Two of the Gameboy’s launch titles, Alleyway and Tetris, are also two of the system’s most easily playable games. Tetris, of course, was the pack-in title that sold millions & millions of Gameboys for Nintendo. This is the game that your mom or dad could get into. This is the game that your grandmother has heard of. This was the perfect game to showcase the short burst of on the go gaming niche the Gameboy was attempting to fill. If anyone complies a list of brilliant decisions Nintendo has made over the years, packing Tetris with their Gameboys upon launch needs to be on it.
Tetris on the Gameboy is super addictive and never gets old, just like a perfect handheld game should. Even after you’ve played a few rounds and decide that you’ve had enough puzzle action for one day, inevitably, the urge to play again will hit you quicker than you expect. The cart itself offers two game modes; game A allows you to play until the blocks finally stack up to the top of the screen and mode B lets you play until you clear a pre-determined number of lines. You can set the difficulty level in either game to increase the challenge off the bat (increased speed of the dropping tetrads in mode A and number of tetrads that pre-fill the screen in mode B) for those seasoned Tetris gamers. In addition to two game modes with sliding levels of difficulty, the game offers 3 different music choices as well as a silent option. Even though it had previously been available for home computers in the mid 80’s, the Tetris phenomenon didn’t really hit North America until it was featured on the little gray box in all it’s pea-green dot matrix glory. There is so much to like about Tetris and it’s place in Gameboy and video gaming history is secure.
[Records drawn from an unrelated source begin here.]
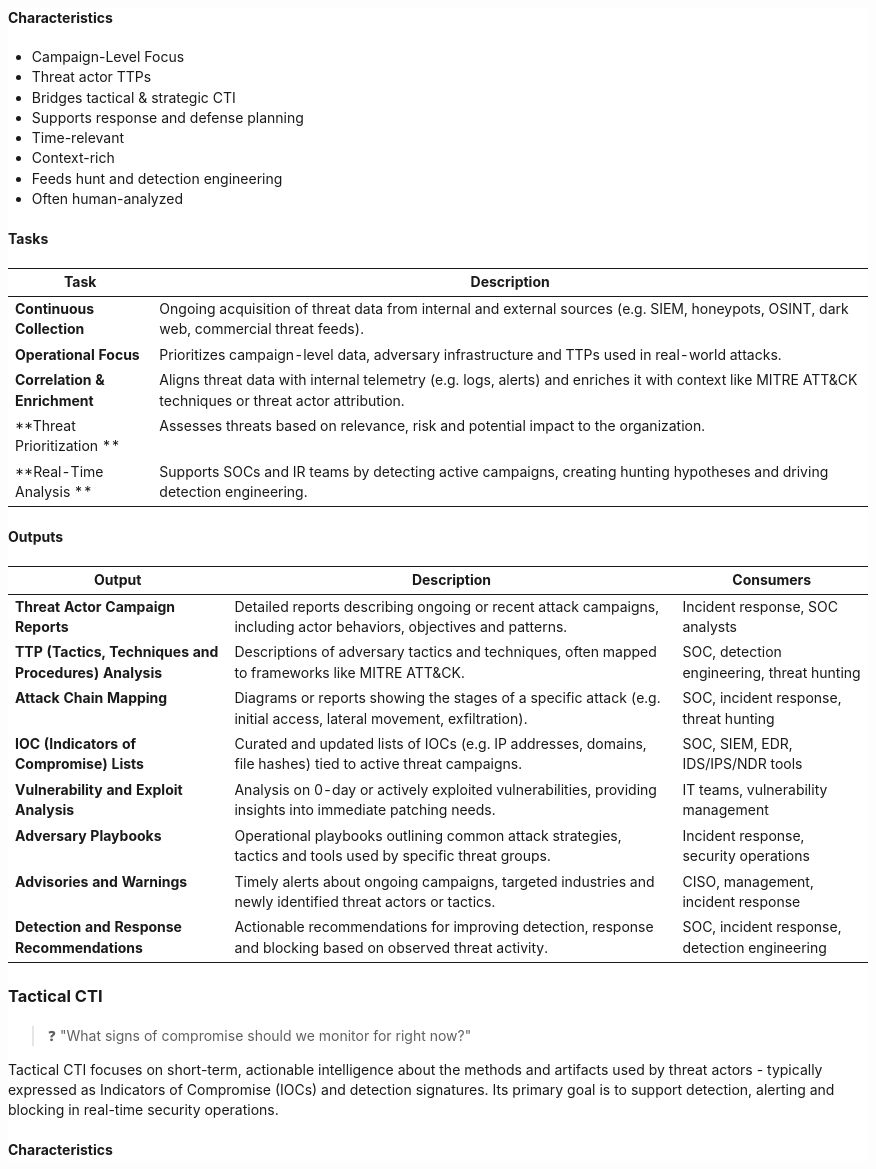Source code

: #### Characteristics

- Campaign-Level Focus
- Threat actor TTPs
- Bridges tactical & strategic CTI
- Supports response and defense planning
- Time-relevant
- Context-rich
- Feeds hunt and detection engineering
- Often human-analyzed

#### Tasks

|Task | Description|
|---|---|
|**Continuous Collection** | Ongoing acquisition of threat data from internal and external sources (e.g. SIEM, honeypots, OSINT, dark web, commercial threat feeds).|
|**Operational Focus** | Prioritizes campaign-level data, adversary infrastructure and TTPs used in real-world attacks.|
|**Correlation & Enrichment** | Aligns threat data with internal telemetry (e.g. logs, alerts) and enriches it with context like MITRE ATT&CK techniques or threat actor attribution.|
|**Threat Prioritization **| Assesses threats based on relevance, risk and potential impact to the organization.|
|**Real-Time Analysis **| Supports SOCs and IR teams by detecting active campaigns, creating hunting hypotheses and driving detection engineering.|

#### Outputs

| Output | Description | Consumers |
|--------|-------------|-----------|
| **Threat Actor Campaign Reports** | Detailed reports describing ongoing or recent attack campaigns, including actor behaviors, objectives and patterns. | Incident response, SOC analysts |
| **TTP (Tactics, Techniques and Procedures) Analysis** | Descriptions of adversary tactics and techniques, often mapped to frameworks like MITRE ATT&CK. | SOC, detection engineering, threat hunting |
| **Attack Chain Mapping** | Diagrams or reports showing the stages of a specific attack (e.g. initial access, lateral movement, exfiltration). | SOC, incident response, threat hunting |
| **IOC (Indicators of Compromise) Lists** | Curated and updated lists of IOCs (e.g. IP addresses, domains, file hashes) tied to active threat campaigns. | SOC, SIEM, EDR, IDS/IPS/NDR tools |
| **Vulnerability and Exploit Analysis** | Analysis on 0-day or actively exploited vulnerabilities, providing insights into immediate patching needs. | IT teams, vulnerability management |
| **Adversary Playbooks** | Operational playbooks outlining common attack strategies, tactics and tools used by specific threat groups. | Incident response, security operations |
| **Advisories and Warnings** | Timely alerts about ongoing campaigns, targeted industries and newly identified threat actors or tactics. | CISO, management, incident response |
| **Detection and Response Recommendations** | Actionable recommendations for improving detection, response and blocking based on observed threat activity. | SOC, incident response, detection engineering |

### Tactical CTI

> :question: "What signs of compromise should we monitor for right now?"

Tactical CTI focuses on short-term, actionable intelligence about the methods and artifacts used by threat actors - typically expressed as Indicators of Compromise (IOCs) and detection signatures. Its primary goal is to support detection, alerting and blocking in real-time security operations.

#### Characteristics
The second game featured, Alleyway, is a breakout clone for sure but don’t hold that against it. In 1989, everything had to include Mario, so as a result there’s an unnecessary shot of Mario jumping into the pill-shaped spaceship who’s job is to clear the alleyway (?) of blocks. There are also Mario related bonus stages where you must break as many blocks in the shape of Mario, Koopas, etc. in a set amount of time. Each subsequent level of Alleyway intends to add a wrinkle to the tried and true block breaking formula but many of these wrinkles are subtle and not very distinctive or interesting. By 1989, Breakout/Super Breakout were relics of the Atari age that had effectively ended almost a half a decade earlier and a similar but better Breakout clone, Arkanoid, was available in arcades and on the NES. Alleyway takes a step back from Arkanoid by not including various power-ups for your ship. As a result, Alleyway feels a little dated but understandably at launch, the Gameboy’s powers were not likely fully harnessed. Fortunately for me, I’m a big fan of Breakout/Super Breakout so Alleyway, in spit of its derivative nature, is still quite a blast.